“Beyond the River brings to life the story of John Rankin and the forgotten heroes of the Ripley, Ohio, line of the Underground Railroad during the fierce "war before the war" between abolitionists and slave chasers along the banks of the Ohio River.
“The decades before the Civil War were rife with sectarian violence along the borders between slave and free states. The Ohio River was one such border, separating the slave state of Kentucky from the free state of Ohio. Here, often closely pursued by slave chasers, runaway slaves tried to make the dangerous crossing into freedom. Waiting to help them achieve their goal was preacher and farmer John Rankin and his associates in Ripley, a town known in Kentucky as "that abolitionist hellhole," on the free side of the Ohio.

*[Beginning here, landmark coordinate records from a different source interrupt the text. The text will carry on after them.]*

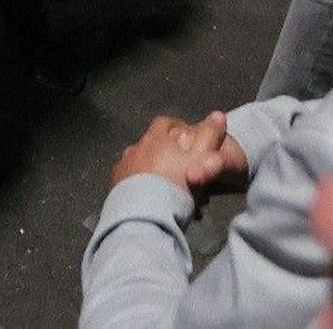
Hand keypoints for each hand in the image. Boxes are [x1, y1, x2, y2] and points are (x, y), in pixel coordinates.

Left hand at [109, 112, 247, 193]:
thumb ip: (210, 137)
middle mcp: (135, 147)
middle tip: (180, 172)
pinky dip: (137, 184)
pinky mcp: (114, 188)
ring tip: (164, 189)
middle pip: (151, 143)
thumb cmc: (175, 187)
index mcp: (155, 138)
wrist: (144, 218)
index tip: (190, 143)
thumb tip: (218, 114)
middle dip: (165, 153)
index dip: (179, 129)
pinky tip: (147, 198)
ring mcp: (122, 167)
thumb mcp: (200, 160)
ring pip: (139, 162)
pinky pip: (128, 180)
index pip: (166, 123)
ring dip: (151, 170)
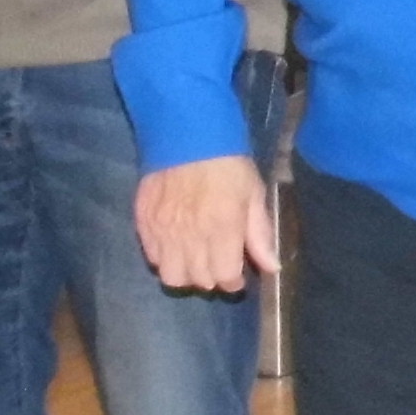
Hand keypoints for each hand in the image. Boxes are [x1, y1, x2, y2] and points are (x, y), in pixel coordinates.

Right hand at [137, 153, 275, 294]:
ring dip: (186, 273)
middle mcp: (190, 235)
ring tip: (194, 260)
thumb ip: (260, 234)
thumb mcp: (253, 194)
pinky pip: (152, 257)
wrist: (185, 133)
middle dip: (212, 278)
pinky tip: (175, 244)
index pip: (225, 277)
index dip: (234, 281)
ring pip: (172, 276)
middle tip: (217, 263)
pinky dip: (164, 258)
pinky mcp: (144, 222)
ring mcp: (163, 230)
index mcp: (222, 228)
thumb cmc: (227, 163)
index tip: (237, 273)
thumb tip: (271, 268)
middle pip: (199, 280)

“One of the early leaders of the abolitionist movement, Rankin's captivating story began with a series of letters he wrote to persuade his brother in Virginia to abandon slavery. He succeeded, and his letters, collected and published as Letters on American Slavery, became one of the most famous and influential abolitionist documents. (Famed abolitionist William Lloyd Garrison called Rankin his "anti-slavery father.") Rankin and his associates (who included free blacks) were the front line of the anti-slavery movement, passing fugitive slaves along the road to freedom farther north. A sensational trial in Kentucky in the 1830s - described in this book - threatened to expose the Ripley line conductors, but Rankin and his large family continued to rescue runaways, even risking their lives to face down slave chasers. All these events were swirling around the Woodsmalls in Oldham, Jefferson and Shelby Counties.
"Eliza" from the famed book called "Uncle Tom's Cabin" crossed the Ohio River into safety. The story within the book was based upon a true incident which involved a runaway slave who escaped and crossed the Ohio River into Ripley and made her way to freedom.
"Filming began July 21, 2003 in Ripley, on the film Brothers of the Borderland. This film will be shown on an ongoing basis at the new National Underground Railroad Freedom Center now under construction in Cincinnati, Ohio."